===== DATASET EXCERPTS

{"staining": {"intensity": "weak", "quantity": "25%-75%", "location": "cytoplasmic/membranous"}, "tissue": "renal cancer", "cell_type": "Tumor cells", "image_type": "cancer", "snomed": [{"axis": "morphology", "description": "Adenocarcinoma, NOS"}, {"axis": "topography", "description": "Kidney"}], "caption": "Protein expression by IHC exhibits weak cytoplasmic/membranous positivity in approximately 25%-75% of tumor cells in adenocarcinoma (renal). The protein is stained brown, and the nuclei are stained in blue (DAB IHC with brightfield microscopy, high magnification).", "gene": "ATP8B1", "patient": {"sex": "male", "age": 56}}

==========
===== DATASET EXCERPTS

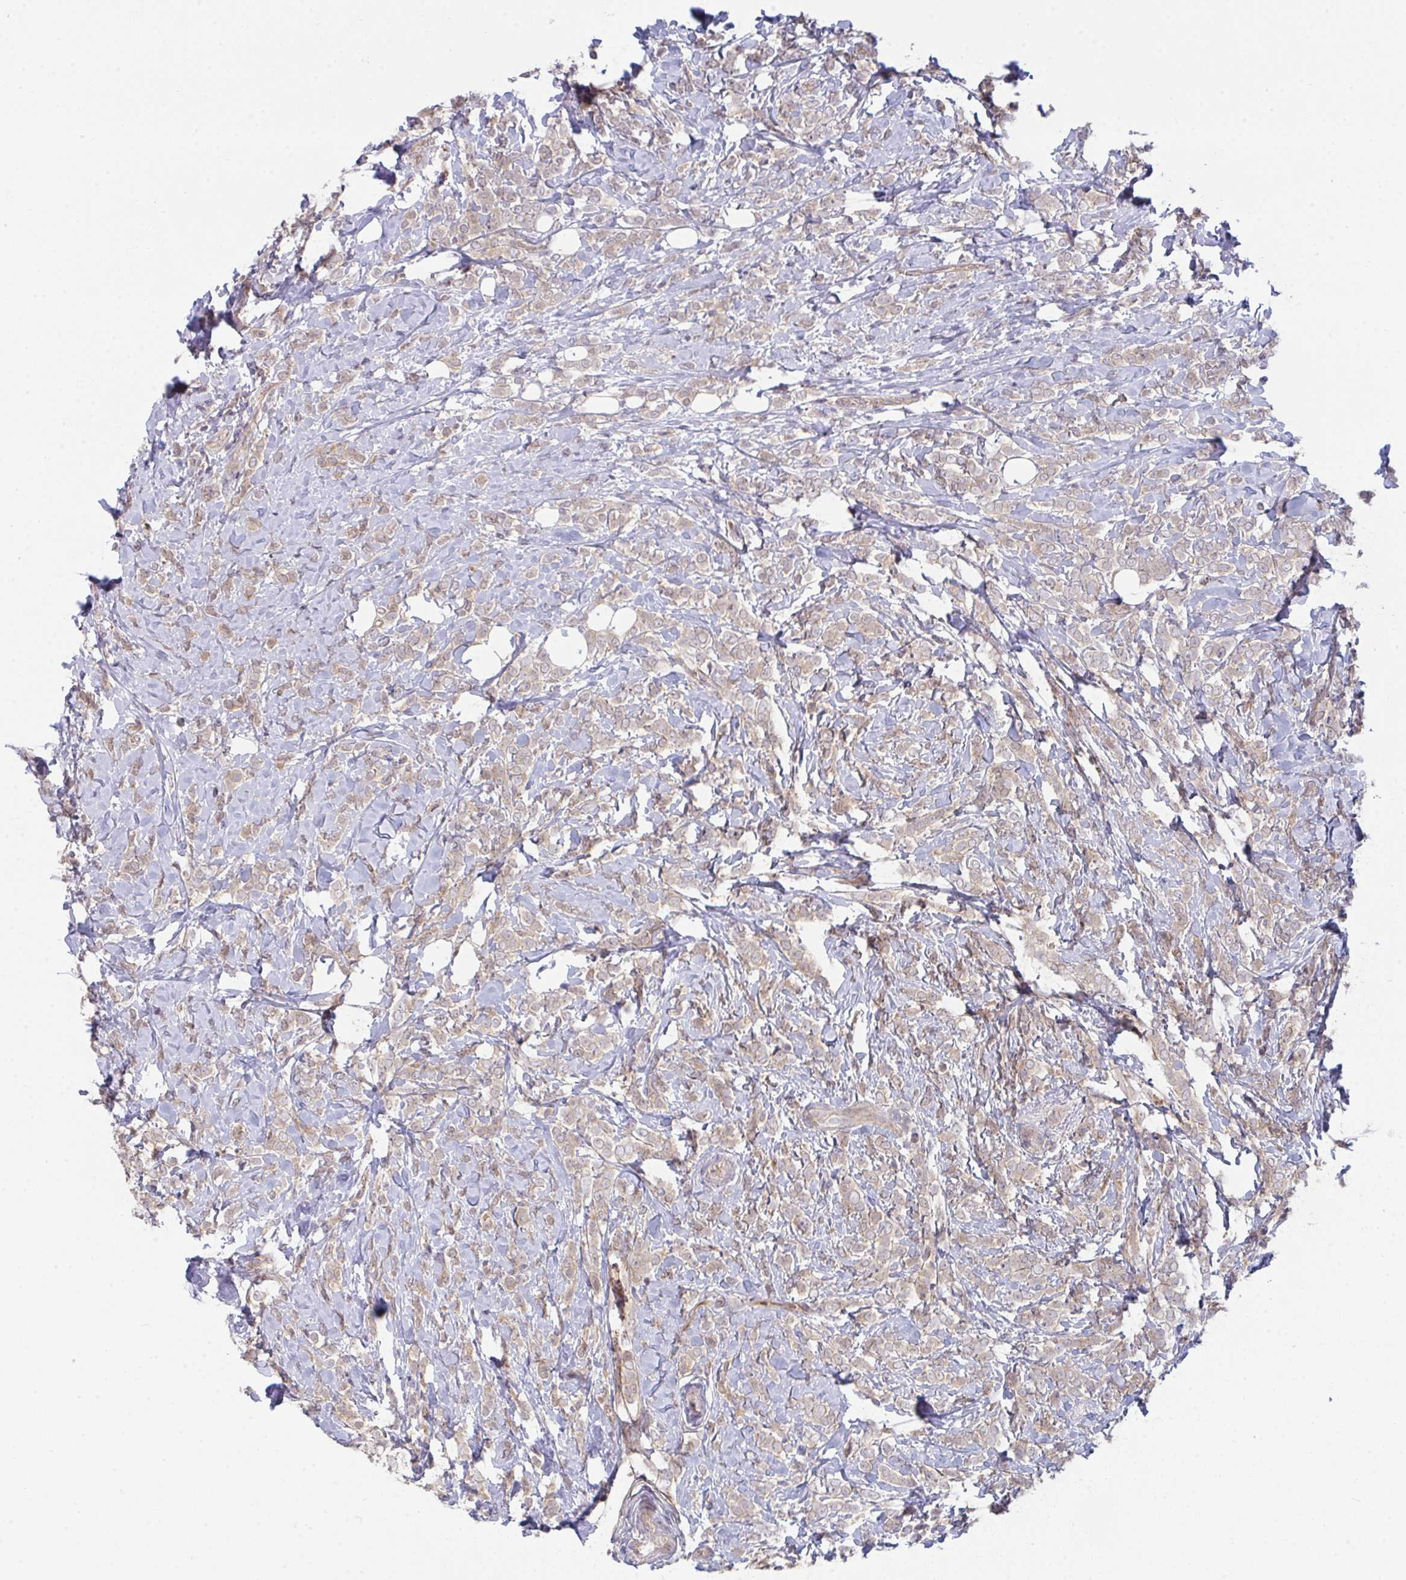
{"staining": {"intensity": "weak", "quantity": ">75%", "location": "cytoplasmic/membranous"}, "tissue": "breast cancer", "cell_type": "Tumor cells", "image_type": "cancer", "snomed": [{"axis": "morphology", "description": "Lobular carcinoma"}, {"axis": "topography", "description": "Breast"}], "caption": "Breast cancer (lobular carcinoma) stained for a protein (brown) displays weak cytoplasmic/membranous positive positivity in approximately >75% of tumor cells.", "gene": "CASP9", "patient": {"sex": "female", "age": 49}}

==========
===== DATASET EXCERPTS

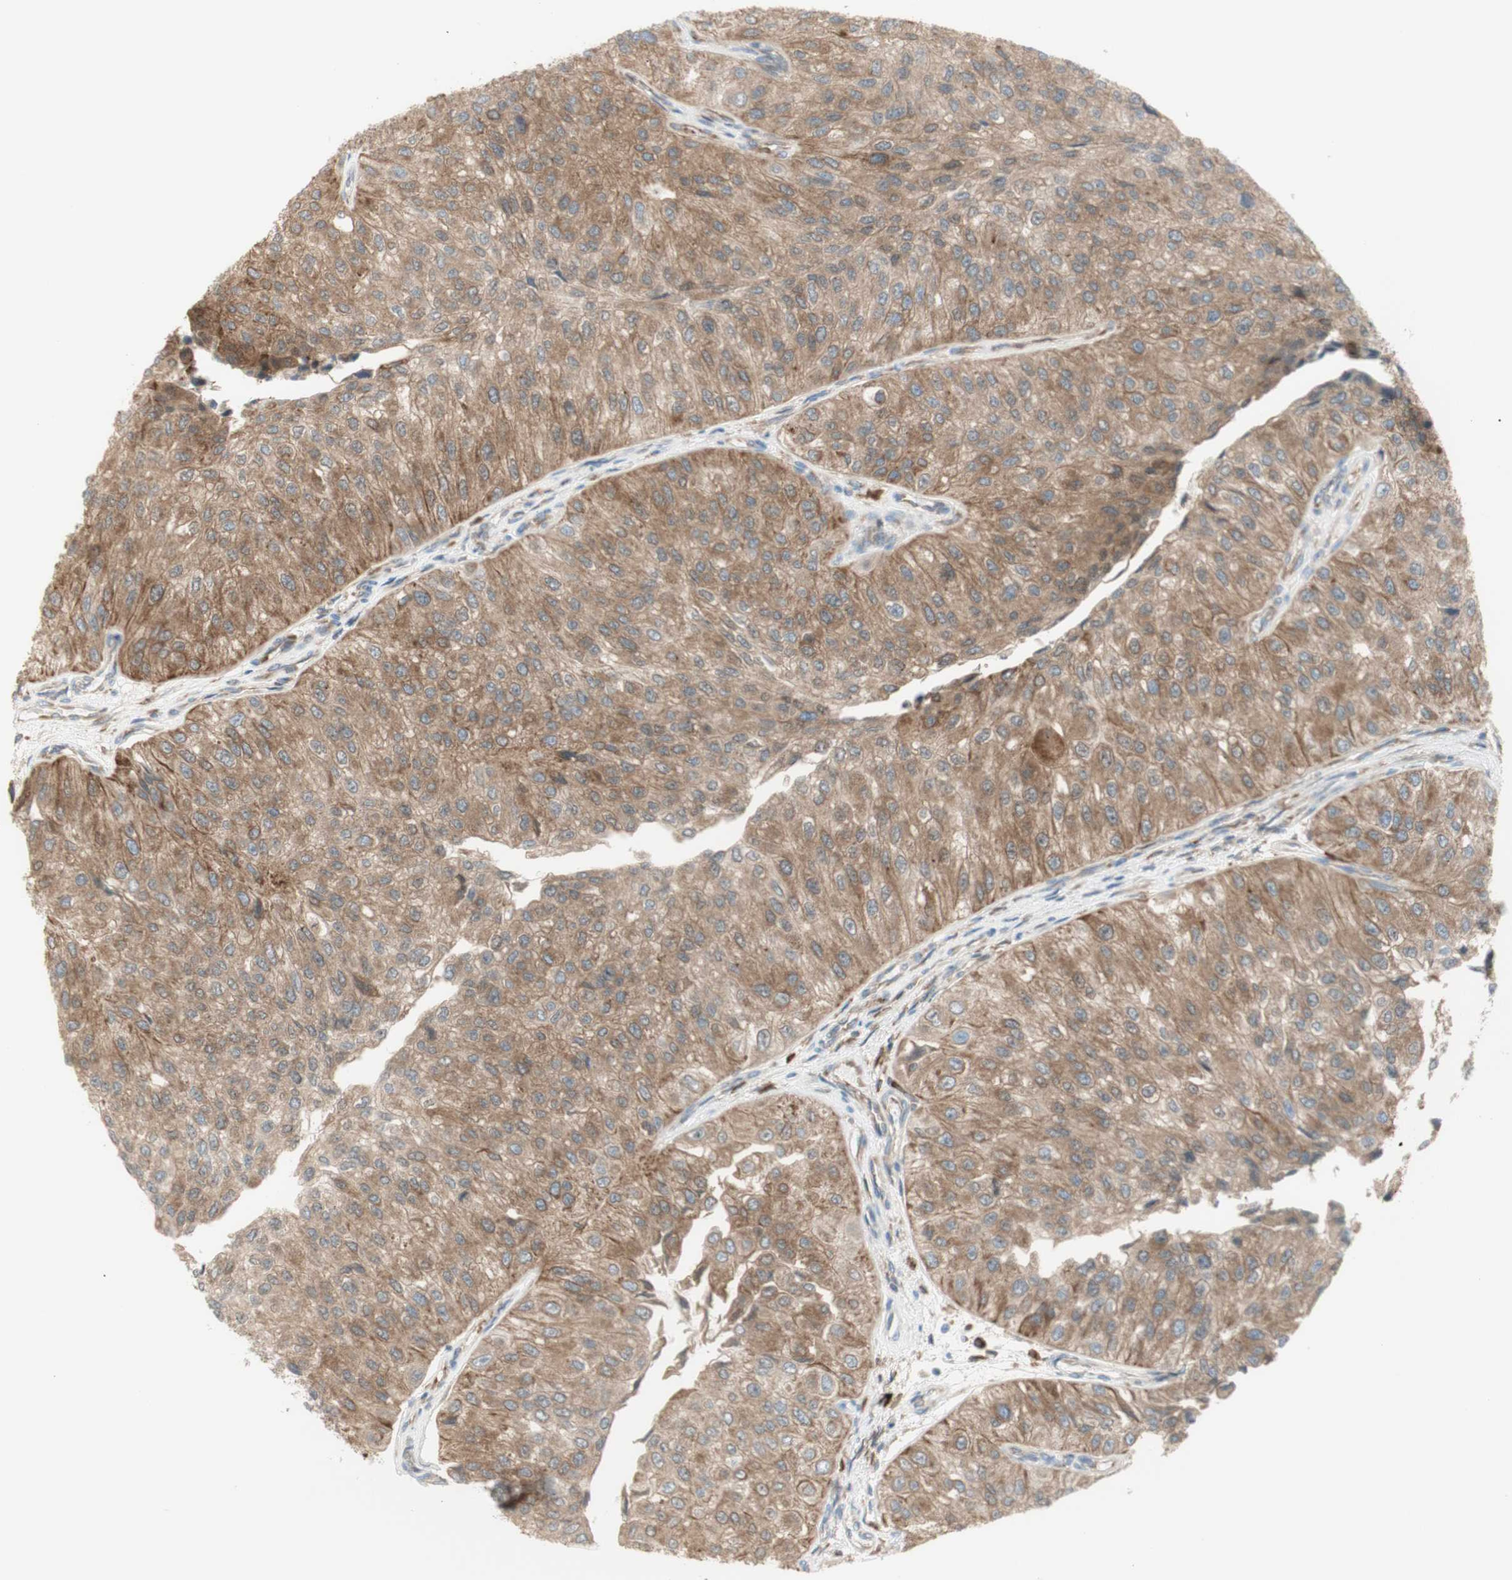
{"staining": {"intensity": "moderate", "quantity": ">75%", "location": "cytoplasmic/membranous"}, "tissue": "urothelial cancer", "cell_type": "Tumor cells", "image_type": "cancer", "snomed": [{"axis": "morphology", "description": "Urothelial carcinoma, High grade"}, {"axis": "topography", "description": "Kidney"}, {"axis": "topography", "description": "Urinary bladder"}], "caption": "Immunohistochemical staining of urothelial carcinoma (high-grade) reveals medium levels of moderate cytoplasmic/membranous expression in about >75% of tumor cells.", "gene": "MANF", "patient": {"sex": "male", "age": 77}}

==========

In which lines of the material above does the string "expression" occur? Copy them all.

● WRITTEN ANSWER:
{"staining": {"intensity": "weak", "quantity": "25%-75%", "location": "cytoplasmic/membranous"}, "tissue": "renal cancer", "cell_type": "Tumor cells", "image_type": "cancer", "snomed": [{"axis": "morphology", "description": "Adenocarcinoma, NOS"}, {"axis": "topography", "description": "Kidney"}], "caption": "Protein expression by IHC exhibits weak cytoplasmic/membranous positivity in approximately 25%-75% of tumor cells in adenocarcinoma (renal). The protein is stained brown, and the nuclei are stained in blue (DAB IHC with brightfield microscopy, high magnification).", "gene": "ATP8B1", "patient": {"sex": "male", "age": 56}}
{"staining": {"intensity": "moderate", "quantity": ">75%", "location": "cytoplasmic/membranous"}, "tissue": "urothelial cancer", "cell_type": "Tumor cells", "image_type": "cancer", "snomed": [{"axis": "morphology", "description": "Urothelial carcinoma, High grade"}, {"axis": "topography", "description": "Kidney"}, {"axis": "topography", "description": "Urinary bladder"}], "caption": "Immunohistochemical staining of urothelial carcinoma (high-grade) reveals medium levels of moderate cytoplasmic/membranous expression in about >75% of tumor cells.", "gene": "MANF", "patient": {"sex": "male", "age": 77}}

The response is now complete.